• Available records:

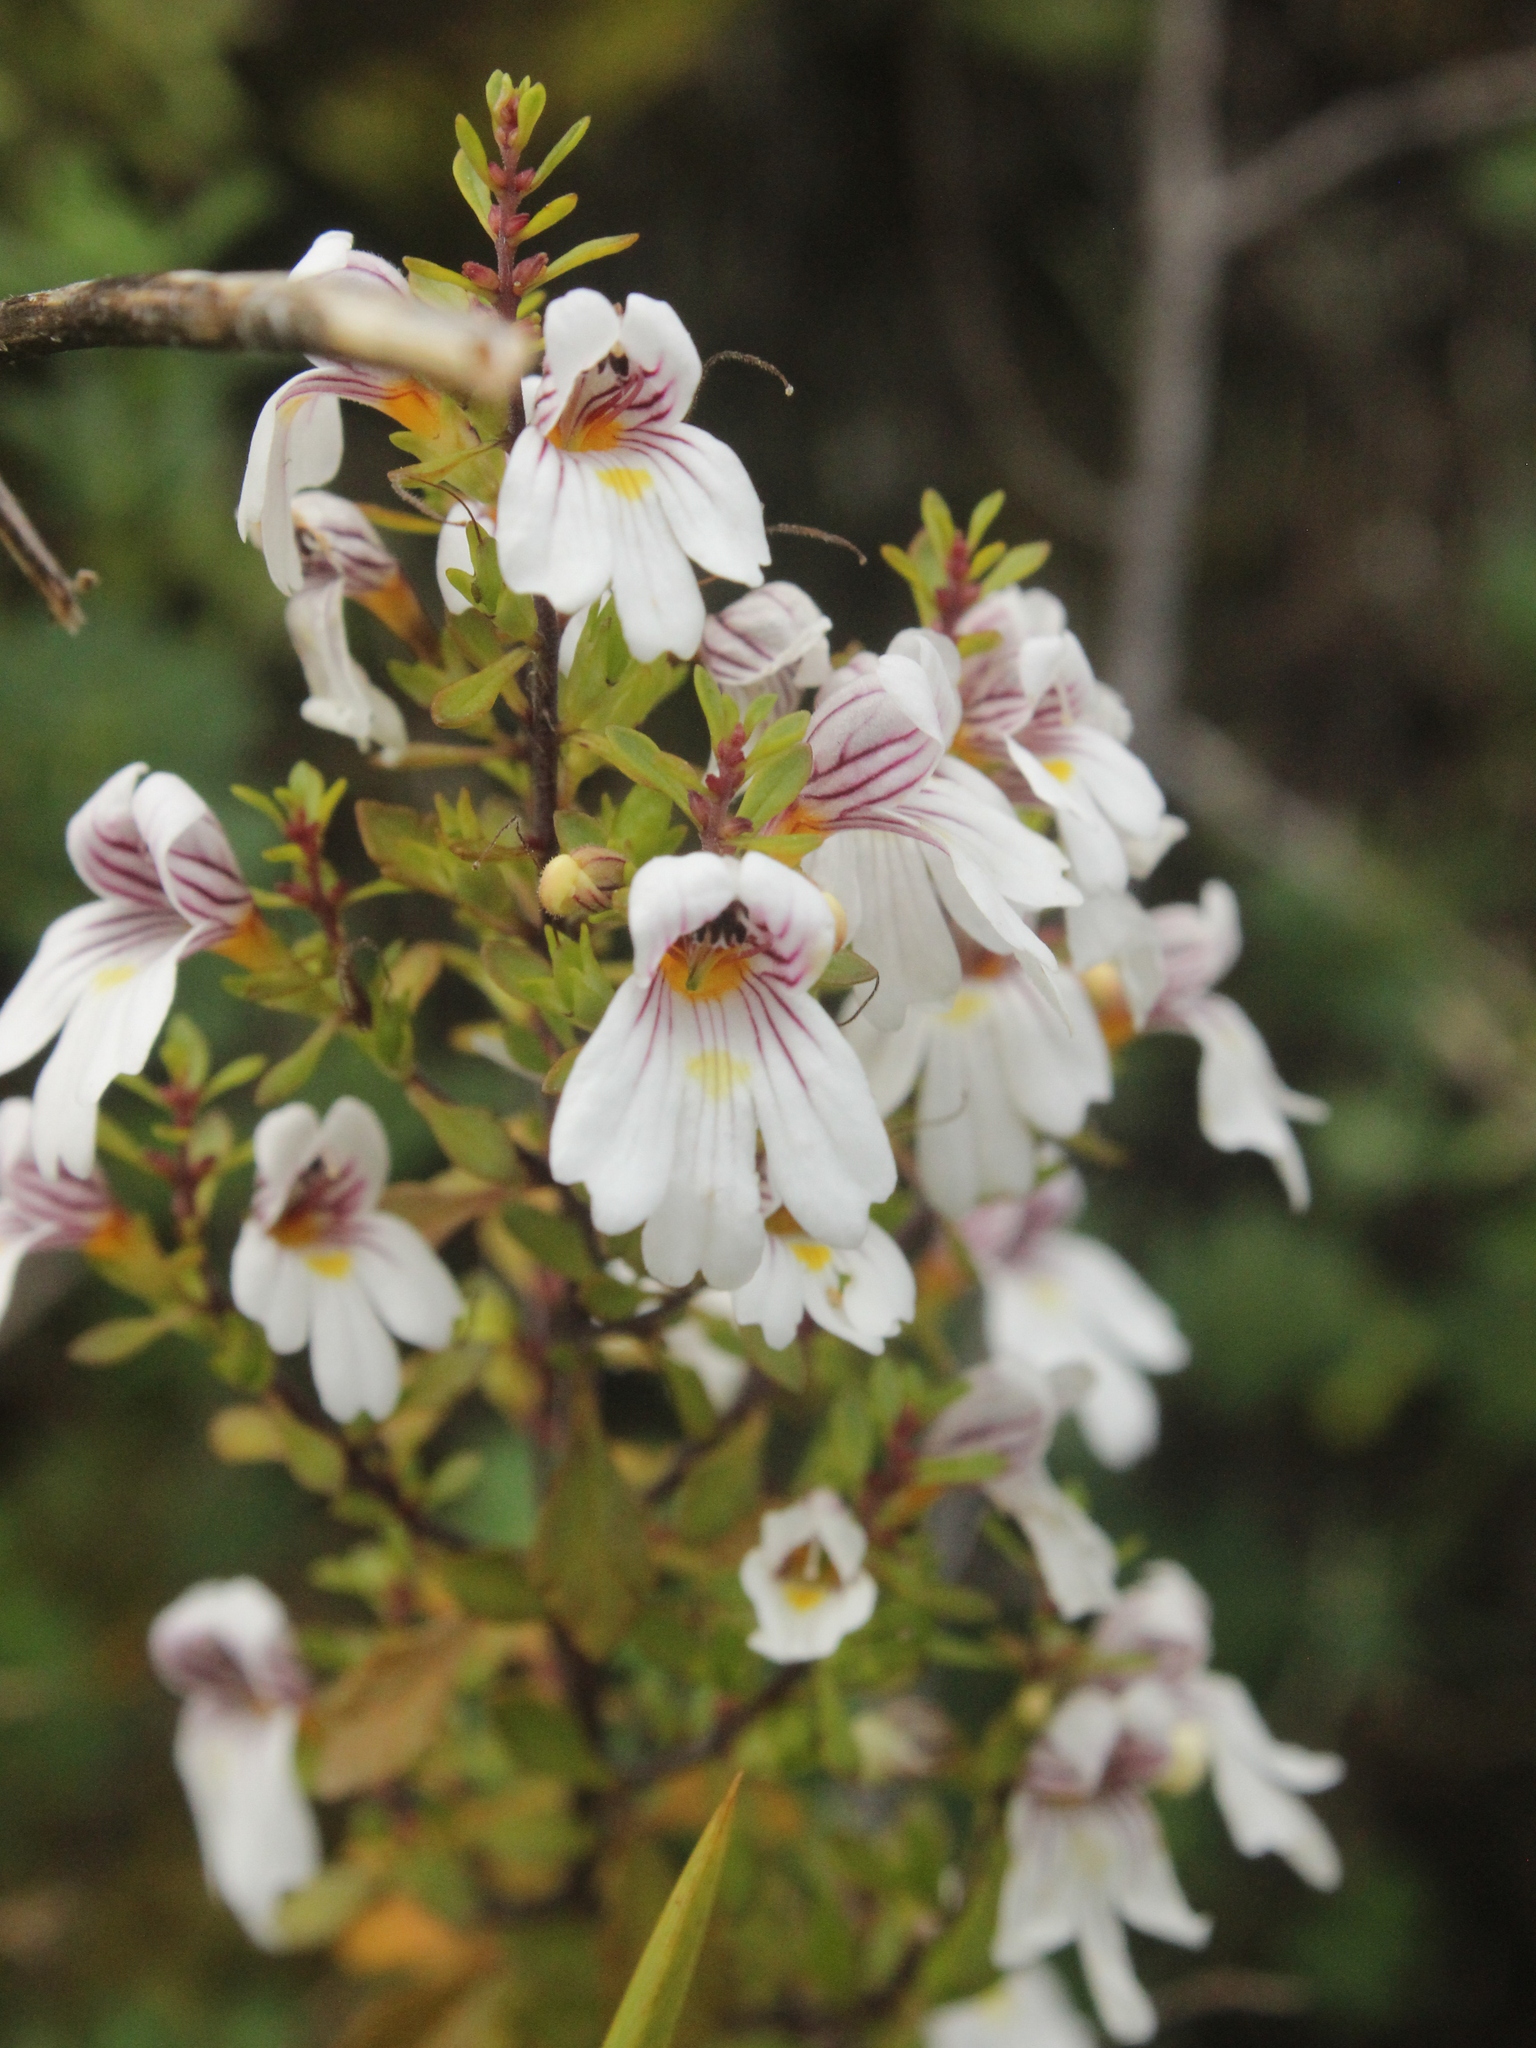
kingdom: Plantae
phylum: Tracheophyta
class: Magnoliopsida
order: Lamiales
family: Orobanchaceae
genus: Euphrasia
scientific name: Euphrasia cuneata
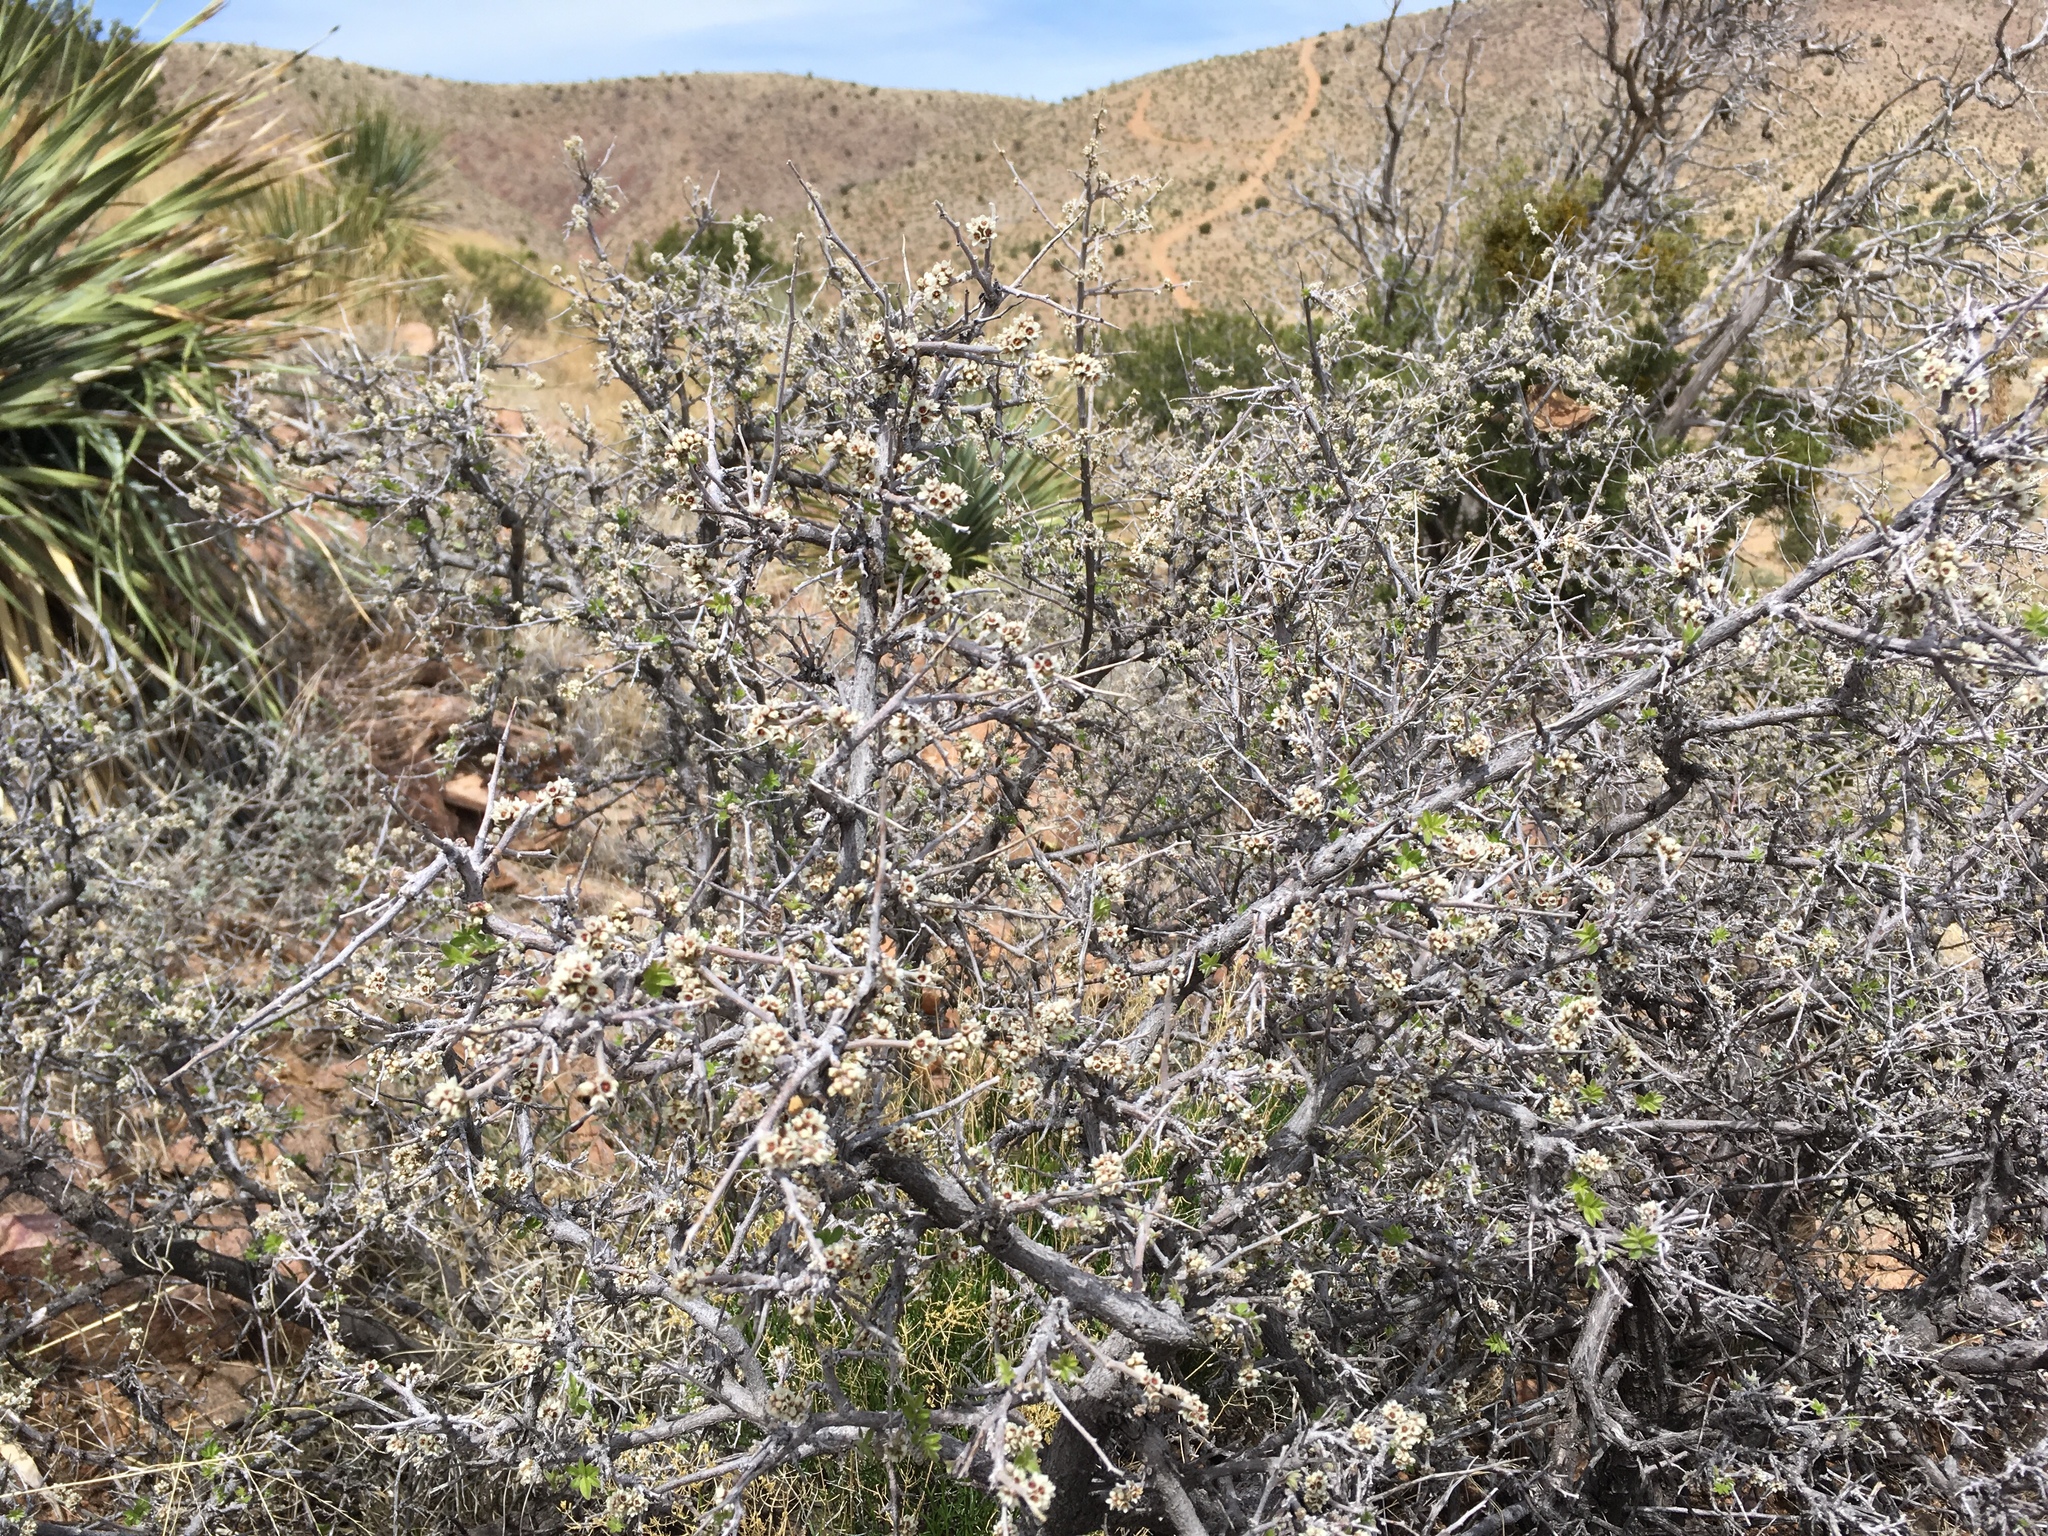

• Set problem: Transcribe the text lines of every row above verbatim, omitting the pictures.

• Exercise result:
kingdom: Plantae
phylum: Tracheophyta
class: Magnoliopsida
order: Lamiales
family: Orobanchaceae
genus: Euphrasia
scientific name: Euphrasia cuneata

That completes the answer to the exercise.